No. 7 Weehawken Street goes back to the dawn of Weehawken Street as it was built when the market was still open in 1830, for New York City Superintendent of Repairs Jacob Roome. In 1845 it was bought by Cornelius Van Schaack Roosevelt, the grandfather of future President Theodore, and remained in that family until 1920. The building originally had a ground floor stable that was altered into a garage and auto repair shop in 1921. In the 1950s, the building and plot were acquired by Meier & Oelhaf Marine Supplies, which combined the #7 lot with their adjoining holdings in 1971.

 

#9-#11 Weehawken Street was constructed as a stable building in 1908 by Thomas Lynch, replacing two other Beadleston brewery tenements, and was converted to an auto garage in 1922. For most of its history it has been used as an auto garage, electrical contractor and as part of the Meier-Oelhaf marine repair operations. Like #7 the building is privately owned today.

 

A look north on Weehawken Street toward what was originally….

 

…the Holland Hotel, on the NE corner of West Street and West 10th, cosntructed in 1904 by German immigrant Albert Adler. It has been home to hotels, men’s haberdashers, coffee shops, food markets, barbershop, uniform wholesalers and gay bars over its long history.  The building is comparable in appearance to when it was built.

 

185 Christopher, on the corner of Weehawken, stands on a plot originally developed by Stephen Allen, a former mayor of NYC, in 1829; Allen served from 1821-1824. Allen, a wealthy sailmaker and banker, recommended the closure of the Newgate Prison during his term. He perished in the crash of the steamboat Henry Clay in the Hudson near Rivedale in 1852. Allen first constructed a warehouse on his property here in 1837; after Allen’s death, wealthy Scottish merchant James Lee acquired the property, including the warehouse, and expanded it into the corner building seen here. The building has seen a variety of uses similar to its fellows along Weehawken Street. Until recently the ground floor was home to gay bar The Dugout.

The 2nd oldest building on Weehawken Street also fronts on West Street and is known as both #8 Weehawken and #392-392 West Street. By many accounts it is the only building left over from the old Weehawken Market and one of the few wood-frame buildings left in Manhattan. It had been in a row of similar buildings that had all been demolished by 1937.

Quoting from the LPC Designation Report (which is almost unnecessarily thorough on the Weehawken Street Historic District; q.v. for many more details on this historic building.

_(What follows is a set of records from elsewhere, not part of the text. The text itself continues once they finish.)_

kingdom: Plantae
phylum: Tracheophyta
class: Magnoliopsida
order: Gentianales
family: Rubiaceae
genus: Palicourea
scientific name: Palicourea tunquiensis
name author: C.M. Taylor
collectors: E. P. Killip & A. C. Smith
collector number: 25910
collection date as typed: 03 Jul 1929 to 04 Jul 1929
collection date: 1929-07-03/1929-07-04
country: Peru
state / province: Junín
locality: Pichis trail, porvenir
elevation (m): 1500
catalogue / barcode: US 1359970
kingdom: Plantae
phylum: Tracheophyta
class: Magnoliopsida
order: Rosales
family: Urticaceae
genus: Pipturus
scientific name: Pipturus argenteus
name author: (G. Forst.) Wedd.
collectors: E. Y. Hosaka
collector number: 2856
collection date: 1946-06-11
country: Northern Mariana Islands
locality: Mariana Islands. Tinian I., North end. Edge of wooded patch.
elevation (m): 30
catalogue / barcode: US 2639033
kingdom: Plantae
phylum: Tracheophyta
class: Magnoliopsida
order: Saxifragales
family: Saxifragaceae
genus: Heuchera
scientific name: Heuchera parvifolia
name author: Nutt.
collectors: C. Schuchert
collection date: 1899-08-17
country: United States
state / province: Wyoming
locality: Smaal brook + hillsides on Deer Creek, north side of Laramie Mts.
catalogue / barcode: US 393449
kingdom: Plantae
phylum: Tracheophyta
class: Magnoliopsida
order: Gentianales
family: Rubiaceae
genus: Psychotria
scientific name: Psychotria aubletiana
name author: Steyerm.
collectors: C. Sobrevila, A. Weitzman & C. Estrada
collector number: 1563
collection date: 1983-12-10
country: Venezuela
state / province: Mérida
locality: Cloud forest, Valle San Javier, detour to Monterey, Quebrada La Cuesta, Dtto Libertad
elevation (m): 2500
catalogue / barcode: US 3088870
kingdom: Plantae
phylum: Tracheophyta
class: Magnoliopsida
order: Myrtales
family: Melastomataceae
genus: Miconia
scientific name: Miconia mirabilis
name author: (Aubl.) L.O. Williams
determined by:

Helen Tangires, in Public Markets and Civic Culture in Nineteenth-Century America (2003), described the prototype for this kind of market house: 

The simple, freestanding shed was the most prolific type of market house, lending itself well to a street location. It had been a standard form in colonial America… Open or closed, it consisted of arches of stout timber or brick pillars supporting a low-pitched gable roof. Builders occasionally added wide projecting eaves to increase the space for marketing. Sheds provided minimal protection from the elements for the least cost, did not require an architect, and were quick to build…. In addition, the shed’s multiple entrances made the market attractive and accessible to patrons coming from any direction; its openness promoted air circulation and helped in unloading goods; and it was easy to wash down at the end of a market day.

The building is a one-of-a kind example of postcolonial architecture and a reminder of NYC’s maritime legacy.

 

One more venerable building wedged between West 10th, Weehawken and West Street is #394-395 West, built for oyster dealer William Forsyth in 1848. For most of its history it has been home to comestibles dealers, lunch counters, grocers and liquor stores, as well as The Ramrod in the 1970s and 80s.

A recent Weehawken Street casualty seems to be the four hand-lettered signs warning passersby and cabbies against urinating in the alley. After all, people live here.